• Document segment:
• • • • • • •
A similar approach is applicable to the expression ‘attributable’ in section 14A(8)(a). The statutory provisions do not require merely knowledge of the acts or omissions alleged to constitute negligence. They require knowledge that the damage was ‘attributable’ in whole or in part to those acts or omissions. Consistently with the underlying statutory purpose, ‘attributable’ has been interpreted by the courts to mean a real possibility, and not a fanciful one, a possible cause of the damage as opposed to a probable one: see Nash v Eli Lilly & Co [1993] 1 WLR 782, 797-798. Thus, paraphrasing, time does not begin to run against a claimant until he knows there is a real possibility his damage was caused by the act or omission in question.

. . .

Lord Walker of Gestingthorpe

57.

This appeal turns largely on the interpretation, and the application to a rather confused set of facts, of section 14A (8)(a). The effect of that provision is that the claimant must know, before time starts to run, that “the damage was attributable in whole or in part to the act or omission which is alleged to constitute negligence.” It is to be noted that this provision may involve an exercise in hindsight spanning a considerable period of time. Its function is as part of the process of ascertaining the “starting date” defined in section 14A (5)—that is, the date from which the alternative limitation period in section 14A (4)(b) is to run. As numerous reported cases show, the starting date may occur at a time when a claimant’s knowledge about his claim is far from complete. Inquiries and investigations may have to be made, and expert advice may have to be obtained as to how the claim should be pleaded, and how special damages should be quantified. A claimant may have the requisite knowledge (as Slade LJ said in Wilkinson v Ancliff (BLT) Ltd [1986] 1 WLR 1352, 1365) “even though he may not yet have the knowledge sufficient to enable him or his legal advisers to draft a fully and comprehensively particularised statement of claim.” But by the time, often years later, that the limitation issue comes to be decided, whether as a preliminary issue or at trial, the claimant’s case will have been pleaded, and the defendant’s “act or omission which is alleged to constitute negligence” will (or at any rate should) have been clearly identified.

. . .

Lord Brown of Eaton-under-Heywood

90.
• • • • • • •
• To do: Retype the passage of the judgment excerpt on limitation, starting at "A similar approach" and ending at "omission in question.".
• • • • • • •
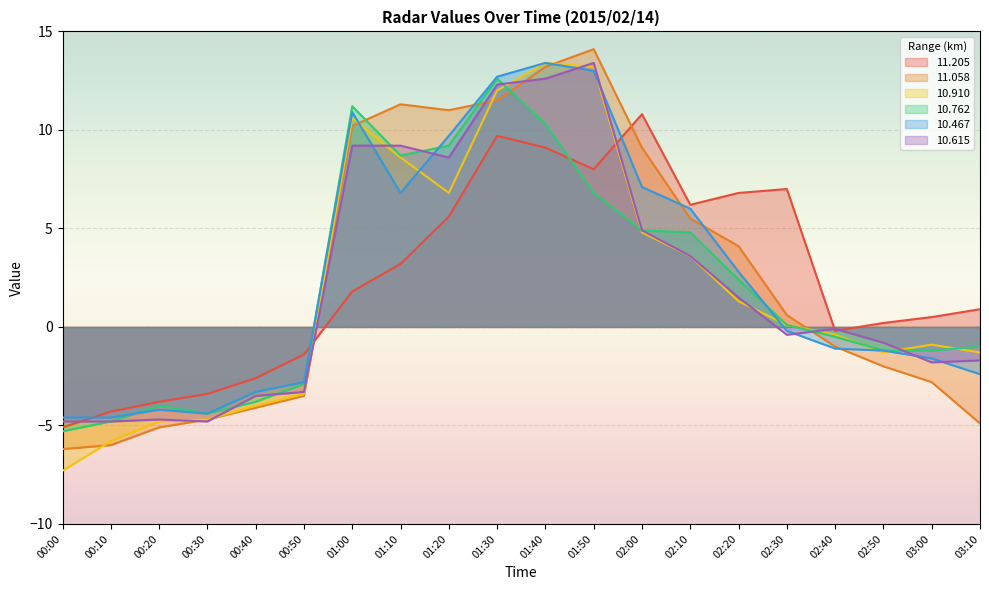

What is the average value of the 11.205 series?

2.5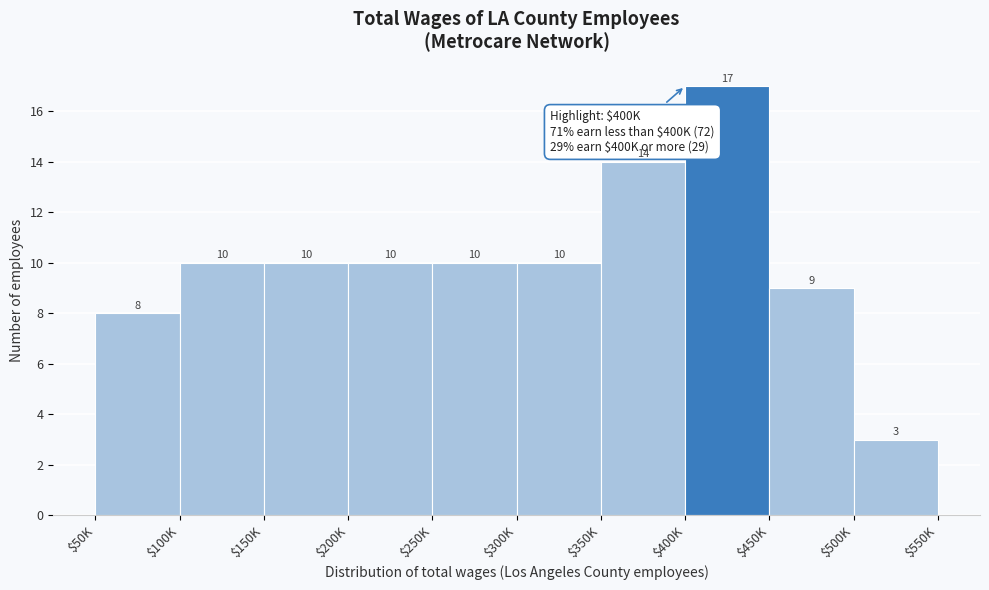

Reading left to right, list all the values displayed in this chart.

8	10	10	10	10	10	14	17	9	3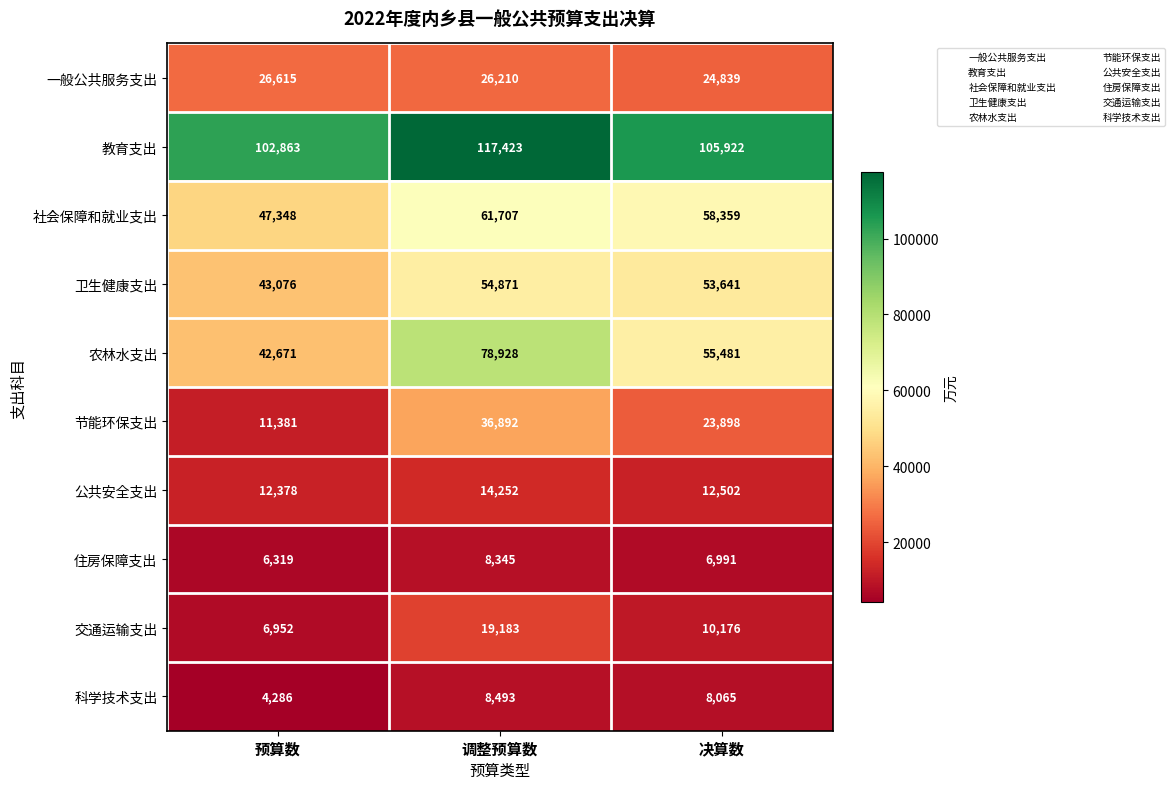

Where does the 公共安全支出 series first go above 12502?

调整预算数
• • • • • • •
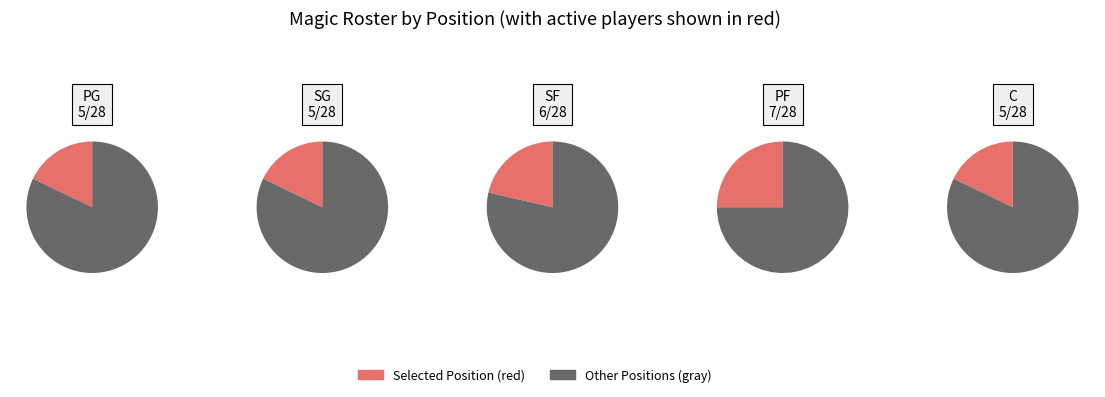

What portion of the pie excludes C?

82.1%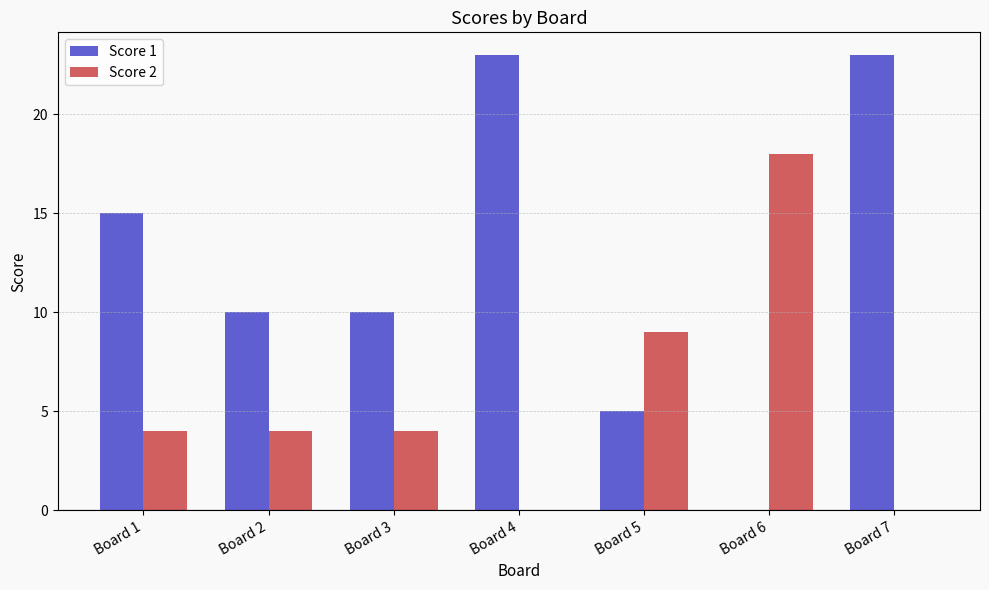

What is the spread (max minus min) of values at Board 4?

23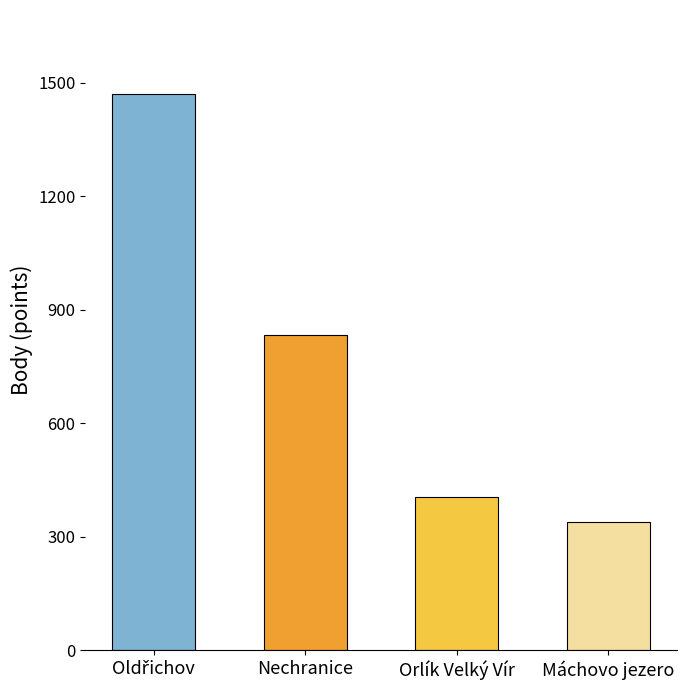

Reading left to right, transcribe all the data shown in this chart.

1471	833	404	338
• • • • • • •
• Written answer:
A similar approach is applicable to the expression ‘attributable’ in section 14A(8)(a). The statutory provisions do not require merely knowledge of the acts or omissions alleged to constitute negligence. They require knowledge that the damage was ‘attributable’ in whole or in part to those acts or omissions. Consistently with the underlying statutory purpose, ‘attributable’ has been interpreted by the courts to mean a real possibility, and not a fanciful one, a possible cause of the damage as opposed to a probable one: see Nash v Eli Lilly & Co [1993] 1 WLR 782, 797-798. Thus, paraphrasing, time does not begin to run against a claimant until he knows there is a real possibility his damage was caused by the act or omission in question.